==== SOURCE TEXT

My Twitter threads: https://rohansthreads.co/

Day 9:

 
@spiderkiller007 Loving the content so far! Had a quick question for OP, what is stopping the cleaners from cutting you out of the equation by establishing a relationship with the client directly and by offering a lower price? Has this ever happened to you? If so, what did you do to prevent this from happening again?
 
@secretz You prevent this by adding more value to the cleaners than you are taking. In other words: client acquisition and service, transaction administration - what you bring should make it a no-brainer to stay on with you.
 
@sexyme1 Good advice. I totally understand this from the perspective of the cleaners that are getting consistent work from me. But what's stopping clients from just going directly to Jane's Cleaning after the first 1-2 cleans and saving $80? I understand that I'm providing value to Jane by getting her jobs and leads, but I really don't understand how customers aren't going to just cut out the middle man eventually and save money by going directly with Jane.
 
@joettastaysblessed Because Jane doesn’t have the fantastic customer service and smooth infrastructure like YourCleaners.com. And Jane can’t always show up for a random extra clean - there are benefits for both sides!

========

WHAT IS BEING ASKED: Copy out the full thread about cleaners and clients word for word.

==== EXTRACTED MATERIAL

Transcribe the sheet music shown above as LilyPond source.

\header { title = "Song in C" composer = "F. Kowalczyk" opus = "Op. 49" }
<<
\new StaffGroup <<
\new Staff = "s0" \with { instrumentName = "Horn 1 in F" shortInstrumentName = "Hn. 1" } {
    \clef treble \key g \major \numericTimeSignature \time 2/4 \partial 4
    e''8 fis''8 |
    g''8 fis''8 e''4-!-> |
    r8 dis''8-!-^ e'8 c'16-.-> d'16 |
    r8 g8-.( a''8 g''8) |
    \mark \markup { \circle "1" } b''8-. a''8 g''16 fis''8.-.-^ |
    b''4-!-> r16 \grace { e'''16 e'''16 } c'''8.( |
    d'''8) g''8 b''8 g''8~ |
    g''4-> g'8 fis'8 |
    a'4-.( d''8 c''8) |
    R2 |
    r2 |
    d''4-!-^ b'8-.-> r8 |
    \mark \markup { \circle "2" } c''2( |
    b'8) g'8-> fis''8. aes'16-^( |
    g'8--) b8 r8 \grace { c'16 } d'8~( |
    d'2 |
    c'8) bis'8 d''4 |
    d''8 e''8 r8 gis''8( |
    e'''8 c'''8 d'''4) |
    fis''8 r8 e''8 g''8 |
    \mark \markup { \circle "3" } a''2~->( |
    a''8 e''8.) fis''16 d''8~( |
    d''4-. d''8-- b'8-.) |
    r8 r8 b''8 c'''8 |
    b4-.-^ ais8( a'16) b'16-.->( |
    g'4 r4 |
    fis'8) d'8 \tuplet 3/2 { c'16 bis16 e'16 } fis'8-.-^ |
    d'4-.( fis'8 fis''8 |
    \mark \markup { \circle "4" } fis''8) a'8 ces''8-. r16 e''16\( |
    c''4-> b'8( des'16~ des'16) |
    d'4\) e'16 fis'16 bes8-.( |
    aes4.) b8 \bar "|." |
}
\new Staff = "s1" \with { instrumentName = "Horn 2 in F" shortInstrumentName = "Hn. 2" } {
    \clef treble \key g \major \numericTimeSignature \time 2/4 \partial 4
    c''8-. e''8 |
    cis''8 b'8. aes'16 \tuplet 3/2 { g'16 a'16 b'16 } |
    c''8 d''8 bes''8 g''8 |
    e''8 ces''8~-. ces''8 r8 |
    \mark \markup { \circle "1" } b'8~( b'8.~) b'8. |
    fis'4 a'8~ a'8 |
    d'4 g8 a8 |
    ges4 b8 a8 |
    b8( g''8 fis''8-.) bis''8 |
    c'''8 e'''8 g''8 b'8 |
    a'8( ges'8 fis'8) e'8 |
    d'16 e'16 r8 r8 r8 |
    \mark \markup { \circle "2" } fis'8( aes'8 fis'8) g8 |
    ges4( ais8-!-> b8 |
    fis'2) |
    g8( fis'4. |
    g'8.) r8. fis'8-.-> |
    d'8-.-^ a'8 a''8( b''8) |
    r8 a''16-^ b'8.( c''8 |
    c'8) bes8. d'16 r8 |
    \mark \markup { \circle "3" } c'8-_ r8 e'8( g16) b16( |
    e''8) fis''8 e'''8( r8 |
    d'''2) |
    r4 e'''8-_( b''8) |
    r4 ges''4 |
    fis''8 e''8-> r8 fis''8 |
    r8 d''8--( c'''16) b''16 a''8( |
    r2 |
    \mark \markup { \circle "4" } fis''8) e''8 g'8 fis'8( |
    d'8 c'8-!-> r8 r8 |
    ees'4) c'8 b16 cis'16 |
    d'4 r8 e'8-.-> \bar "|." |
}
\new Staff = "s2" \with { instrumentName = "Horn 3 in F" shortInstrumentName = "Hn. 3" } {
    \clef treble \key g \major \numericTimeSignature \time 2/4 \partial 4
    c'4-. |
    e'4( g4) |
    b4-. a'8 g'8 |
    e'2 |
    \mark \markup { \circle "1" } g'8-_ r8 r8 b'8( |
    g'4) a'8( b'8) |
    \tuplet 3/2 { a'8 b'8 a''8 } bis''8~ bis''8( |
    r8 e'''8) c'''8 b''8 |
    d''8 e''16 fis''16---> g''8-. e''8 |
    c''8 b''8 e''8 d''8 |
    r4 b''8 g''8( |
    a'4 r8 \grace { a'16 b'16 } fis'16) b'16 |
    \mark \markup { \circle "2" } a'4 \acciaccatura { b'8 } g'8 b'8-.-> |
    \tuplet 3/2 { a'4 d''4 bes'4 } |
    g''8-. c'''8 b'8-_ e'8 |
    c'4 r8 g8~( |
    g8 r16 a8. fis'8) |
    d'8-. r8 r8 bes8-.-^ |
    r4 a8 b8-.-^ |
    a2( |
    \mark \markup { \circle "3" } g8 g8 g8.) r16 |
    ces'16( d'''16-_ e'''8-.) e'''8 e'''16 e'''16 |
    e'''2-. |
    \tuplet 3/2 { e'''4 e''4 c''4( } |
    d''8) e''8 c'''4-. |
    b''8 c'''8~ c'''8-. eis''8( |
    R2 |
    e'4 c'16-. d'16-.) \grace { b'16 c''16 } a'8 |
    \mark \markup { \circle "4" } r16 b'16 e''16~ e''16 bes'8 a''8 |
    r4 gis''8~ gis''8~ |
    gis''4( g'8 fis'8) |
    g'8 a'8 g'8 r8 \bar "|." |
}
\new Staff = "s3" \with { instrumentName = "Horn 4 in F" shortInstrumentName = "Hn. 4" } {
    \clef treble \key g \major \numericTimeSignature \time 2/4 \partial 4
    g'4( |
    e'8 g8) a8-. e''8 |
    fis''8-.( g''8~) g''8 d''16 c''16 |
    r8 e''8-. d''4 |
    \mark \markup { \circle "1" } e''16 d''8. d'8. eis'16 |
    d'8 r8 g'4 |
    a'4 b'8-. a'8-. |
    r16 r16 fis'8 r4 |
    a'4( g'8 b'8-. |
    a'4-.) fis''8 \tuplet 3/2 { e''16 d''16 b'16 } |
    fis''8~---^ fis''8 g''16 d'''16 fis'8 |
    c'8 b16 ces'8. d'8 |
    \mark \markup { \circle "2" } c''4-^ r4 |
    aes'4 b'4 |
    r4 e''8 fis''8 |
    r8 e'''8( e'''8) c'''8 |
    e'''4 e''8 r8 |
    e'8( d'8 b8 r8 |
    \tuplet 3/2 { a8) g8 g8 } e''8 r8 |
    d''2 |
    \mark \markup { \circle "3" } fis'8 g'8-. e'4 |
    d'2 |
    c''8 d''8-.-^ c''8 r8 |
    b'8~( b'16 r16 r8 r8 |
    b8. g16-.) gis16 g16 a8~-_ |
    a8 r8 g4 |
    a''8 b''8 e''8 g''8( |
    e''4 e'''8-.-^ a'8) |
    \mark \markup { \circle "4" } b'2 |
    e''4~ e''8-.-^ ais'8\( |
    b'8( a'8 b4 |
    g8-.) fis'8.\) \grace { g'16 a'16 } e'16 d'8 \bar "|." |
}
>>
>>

========

SOLUTION TO THE PROBLEM:
My Twitter threads: https://rohansthreads.co/

Day 9:

 
@spiderkiller007 Loving the content so far! Had a quick question for OP, what is stopping the cleaners from cutting you out of the equation by establishing a relationship with the client directly and by offering a lower price? Has this ever happened to you? If so, what did you do to prevent this from happening again?
 
@secretz You prevent this by adding more value to the cleaners than you are taking. In other words: client acquisition and service, transaction administration - what you bring should make it a no-brainer to stay on with you.
 
@sexyme1 Good advice. I totally understand this from the perspective of the cleaners that are getting consistent work from me. But what's stopping clients from just going directly to Jane's Cleaning after the first 1-2 cleans and saving $80? I understand that I'm providing value to Jane by getting her jobs and leads, but I really don't understand how customers aren't going to just cut out the middle man eventually and save money by going directly with Jane.
 
@joettastaysblessed Because Jane doesn’t have the fantastic customer service and smooth infrastructure like YourCleaners.com. And Jane can’t always show up for a random extra clean - there are benefits for both sides!